Must have been Tinkerbelle to the rescue on Sunday morning, but Tinkerbelle fiery, Tinkerbelle in mother-mockingbird mode, diving to ward off looming monsters with a rush of wings and stabbing beak. I woke up feeling weaker, tired, suddenly scared. I’m dying here, I thought, this can’t be right. I’m not getting better. And then, sitting on the toilet, feeling sorry for myself, I got it that I had to do something, I had to take action. I went back into the room and got back into bed and bust into tears, and told Anna that I had to do something. I had to start by eating some protein—I’d been on the “BRAT” diet (Bananas, Rice, Applesauce, and Toast) for, I don’t know, three days, three meals a day. No wonder I was getting weaker—it wasn’t just my hemoglobin count dropping and dropping, though that was a factor, too (in fact I got a transfusion later in the day). We had a war council—me and Anna and Gina, a friend from BodyChoir who had ended up spending Saturday night on the cot with Dillon while Anna slept in the recliner where I’m writing now and I slept in the bed. They both said in their different ways that they had been waiting for me to come to this, waiting for me to get angry, waiting for me to exercise some control. I needed to start by figuring out what I could eat, foods that would build my strength without upsetting my stomach or giving sustenance to the nasty bacterium in my gut, Claustridium difficile (C. diff),that put me here last Saturday just a couple of hours after chemo had ended and I had taken the pump off for the last time (this round, anyway).  Gina offered to go to Whole Foods and get me a protein shake, and I took her up on it; she came back with a concoction of soy milk, soy protein powder, and crushed bananas, plus a few vanilla soy yougurts, some oatmeal, soy milk, and blackstrap molasses. I called Elke, another BodyChoir friend who had offered her help’ she’s a nurse who works with complementary medicines and nutrition, and told her I had a lot to learn and would be grateful for any help she could give me; I’ll hook up with her after I get out of this place, probably later this week. Gina’s knowledgeable too, and Anna and I talked with her about things that would be good for my diet, things that would sustain me. Anna left for BodyChoir; Gina stayed another 20 or 30 minutes, urging me to allow myself the anger I had shown earlier, to go deeper into it, to feel it and use it. It was an incredibly helpful conversation.

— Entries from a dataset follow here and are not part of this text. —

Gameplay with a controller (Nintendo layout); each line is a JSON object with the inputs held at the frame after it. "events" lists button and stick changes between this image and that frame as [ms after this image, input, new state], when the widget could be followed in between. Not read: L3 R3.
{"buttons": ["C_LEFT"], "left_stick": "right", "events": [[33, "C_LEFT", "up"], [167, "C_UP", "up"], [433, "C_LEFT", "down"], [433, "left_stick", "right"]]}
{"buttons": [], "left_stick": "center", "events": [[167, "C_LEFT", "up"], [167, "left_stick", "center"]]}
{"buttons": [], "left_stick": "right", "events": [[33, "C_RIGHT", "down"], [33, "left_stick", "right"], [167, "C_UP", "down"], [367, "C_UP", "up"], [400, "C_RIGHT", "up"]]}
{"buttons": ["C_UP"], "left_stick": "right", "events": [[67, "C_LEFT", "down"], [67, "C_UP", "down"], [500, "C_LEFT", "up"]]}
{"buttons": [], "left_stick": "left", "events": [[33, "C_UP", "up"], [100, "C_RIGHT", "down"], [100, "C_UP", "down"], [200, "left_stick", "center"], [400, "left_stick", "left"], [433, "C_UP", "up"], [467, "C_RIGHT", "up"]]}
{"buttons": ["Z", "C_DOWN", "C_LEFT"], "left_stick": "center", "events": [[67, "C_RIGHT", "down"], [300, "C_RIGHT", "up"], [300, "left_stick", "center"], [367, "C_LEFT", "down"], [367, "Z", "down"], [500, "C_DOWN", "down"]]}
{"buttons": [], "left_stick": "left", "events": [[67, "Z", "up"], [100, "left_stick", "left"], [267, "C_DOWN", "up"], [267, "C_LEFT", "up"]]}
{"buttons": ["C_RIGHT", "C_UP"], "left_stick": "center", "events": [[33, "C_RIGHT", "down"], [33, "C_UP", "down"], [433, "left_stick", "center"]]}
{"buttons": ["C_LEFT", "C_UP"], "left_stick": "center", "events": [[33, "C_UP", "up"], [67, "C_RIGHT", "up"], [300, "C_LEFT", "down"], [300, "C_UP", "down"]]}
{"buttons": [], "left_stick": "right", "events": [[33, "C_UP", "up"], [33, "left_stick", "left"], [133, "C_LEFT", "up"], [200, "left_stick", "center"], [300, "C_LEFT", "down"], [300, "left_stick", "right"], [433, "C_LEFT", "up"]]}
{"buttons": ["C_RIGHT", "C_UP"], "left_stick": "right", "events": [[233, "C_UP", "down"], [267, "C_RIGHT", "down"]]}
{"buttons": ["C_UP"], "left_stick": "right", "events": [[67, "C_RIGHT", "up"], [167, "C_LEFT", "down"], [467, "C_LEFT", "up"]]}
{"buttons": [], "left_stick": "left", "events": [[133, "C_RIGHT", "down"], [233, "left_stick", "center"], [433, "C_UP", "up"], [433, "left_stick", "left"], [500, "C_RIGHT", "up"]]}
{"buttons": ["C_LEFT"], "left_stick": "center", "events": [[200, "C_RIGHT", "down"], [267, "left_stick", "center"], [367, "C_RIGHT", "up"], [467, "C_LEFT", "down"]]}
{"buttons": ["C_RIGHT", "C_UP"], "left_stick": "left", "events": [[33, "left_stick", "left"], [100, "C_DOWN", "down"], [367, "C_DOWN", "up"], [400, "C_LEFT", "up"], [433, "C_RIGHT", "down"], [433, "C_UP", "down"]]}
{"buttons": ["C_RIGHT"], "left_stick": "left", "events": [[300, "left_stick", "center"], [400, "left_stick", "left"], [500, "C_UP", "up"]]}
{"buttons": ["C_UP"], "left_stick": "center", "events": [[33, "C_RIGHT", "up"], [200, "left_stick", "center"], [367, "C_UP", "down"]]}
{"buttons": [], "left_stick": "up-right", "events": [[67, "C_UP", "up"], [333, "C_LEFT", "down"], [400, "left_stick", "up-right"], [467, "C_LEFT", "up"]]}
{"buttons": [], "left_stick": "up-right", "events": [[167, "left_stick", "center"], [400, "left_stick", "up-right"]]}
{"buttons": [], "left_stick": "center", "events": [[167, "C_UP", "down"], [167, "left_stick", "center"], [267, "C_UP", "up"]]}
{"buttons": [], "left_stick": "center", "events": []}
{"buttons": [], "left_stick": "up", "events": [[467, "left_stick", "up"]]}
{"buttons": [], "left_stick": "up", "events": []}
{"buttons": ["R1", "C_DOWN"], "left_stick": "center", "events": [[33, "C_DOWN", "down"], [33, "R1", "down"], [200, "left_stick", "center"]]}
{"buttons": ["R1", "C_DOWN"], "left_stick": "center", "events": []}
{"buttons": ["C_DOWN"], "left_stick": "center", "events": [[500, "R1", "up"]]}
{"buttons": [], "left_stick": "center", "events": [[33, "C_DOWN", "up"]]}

There is no way out of this. The stones are rough, and I am going to have to run across them, stumbling and falling and bleeding and cursing and crying, Flaubertian demon at my back, Tinkerbelle circling—Anna, my fairy love, warrior princess, with me every step of the way whether she’s in Indiana or sleeping in the chair right beside me. And bands of angels, hundreds of friends, feeding our spirits, feeding our bodies, carrying us home. God damn it. This is going to incredibly hard. And it is going to be OK.